There was a party at the prison that day. Dr. Frye was retiring. He’d been the very elderly man in charge of doling out gross amounts of sedatives to the boys for decades as the prison’s psychiatrist. He must have been in his eighties. I’m old now myself, but when I was young I really didn’t care for elderly people. I felt their very existence undermined me. I couldn’t have cared less that Dr. Frye was leaving. I signed the card when it crossed my desk with precise, schoolgirl cursive, wrist bent high in sarcasm: “So long.” I remember the image on the front was a black ink drawing of a cowboy riding off into the sunset. Good grief. Over the years at Moorehead, Dr. Frye would come occasionally to observe the family visits, which it was my duty to administrate on a daily basis, and I’d watched him stand at the open doorway to the visitation room, nodding and clacking his gums and hmming, and now and then interjecting with long, wobbling fingers to point for the child to sit up straight, answer the question, apologize, and so on. And he never once said “Hello,” or “How are you, Miss Dunlop?” I was invisible. I was furniture. After lunch — I think I left that can of tuna in my locker, uneaten — they called the staff to the cafeteria for cake and coffee to bid Dr. Frye adieu, and I declined to participate. I sat at my desk and did nothing, just stared at the clock. At some point I got an itch in my underwear, and since there was nobody to see me, I stuck my hand up my skirt to get at it. As swaddled as they were, my nether regions were difficult to scratch. So I had to dig my hand down the front of my skirt, under the girdle, inside the underwear, and when the itch had been relieved, I pulled my fingers out and smelled them. It’s a natural curiosity, I think, to smell one’s fingers. Later, when the day was done, these were the fingers I extended, still unwashed, to Dr. Frye when I wished him a happy retirement on his way out the door.

• • •

W orking at Moorehead, I wouldn’t say I was sheltered, exactly. But I was isolated. I did not get out much at all. The town where I lived and had grown up — I’ll call it X-ville — had no tracks of which there could be a wrong side per se. There were grittier areas, however, for the blue-collar and troubled people, a bit closer to the ocean, and I’d driven past their ramshackle houses with yards littered with children’s toys and garbage only a few times. Seeing the people on the roads, so forlorn and angry and uninterested, delighted me and scared me and made me feel ashamed not to be so poor. But the streets in my neighborhood were all tree lined and orderly, houses loved and tended to with pride and affection and a sense of civic order that made me ashamed to be so messy, so broken, so bland. I didn’t know that there were others like me in the world, those who didn’t “fit in,” as people like to put it. Furthermore, as is typical for any isolated, intelligent young person, I thought I was the only one with any consciousness, any awareness of how odd it was to be alive, to be a creature on this strange planet Earth. I’ve seen episodes of The Twilight Zone which illustrate the kind of straight-faced derangement I felt in X-ville. It was very lonely.

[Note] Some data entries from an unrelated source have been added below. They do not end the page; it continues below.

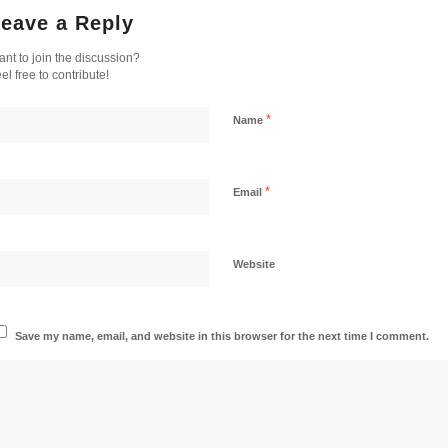
eave a Reply
nt to join the discussion?
el free to contribute!
*
Name
*
Email
Website
Save my name, email, and website in this browser for the next time I comment.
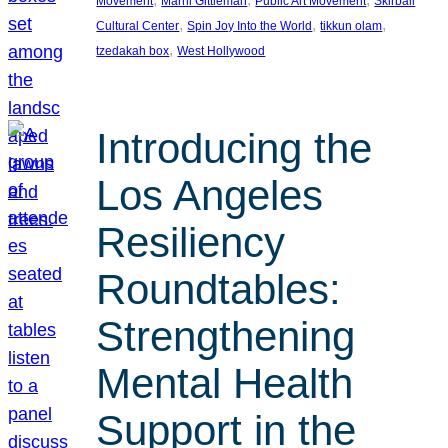
Movement
Marni Gittleman
Public Art Movement
Skirball
, 
, 
, 
Cultural Center
Spin Joy Into the World
tikkun olam
, 
tzedakah box
West Hollywood
Introducing the
Los Angeles
Resiliency
Roundtables:
Strengthening
Mental Health
Support in the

Boston in all its brick and ivy gave me hope that there was intelligent life out there, young people living as they pleased. Freedom was not so far away. I’d gone there only once, a trip I took with my mother to see a doctor when she was dying, a doctor who couldn’t cure her but who did prescribe medicine that would make her “comfortable,” as he called it. Such an excursion felt glamorous to me back then. It’s true that I was twenty-four. I was an adult. You’d think I could have driven anywhere I wished. Indeed, my last summer in X-ville, toward the end of one of my father’s longer benders, I took a trip down the coast. My car ran out of gas and I was stranded on a country road just an hour from home until an older woman stopped and gave me a dollar and a ride to the filling station and told me to “plan ahead next time.” I remember the wise woggle of her double chin as she steered the car. She was a country woman, and I respected her. That was when I began to fantasize about my disappearance, convincing myself bit by bit that the solution to my problem — the problem being my life in X-ville — was in New York City.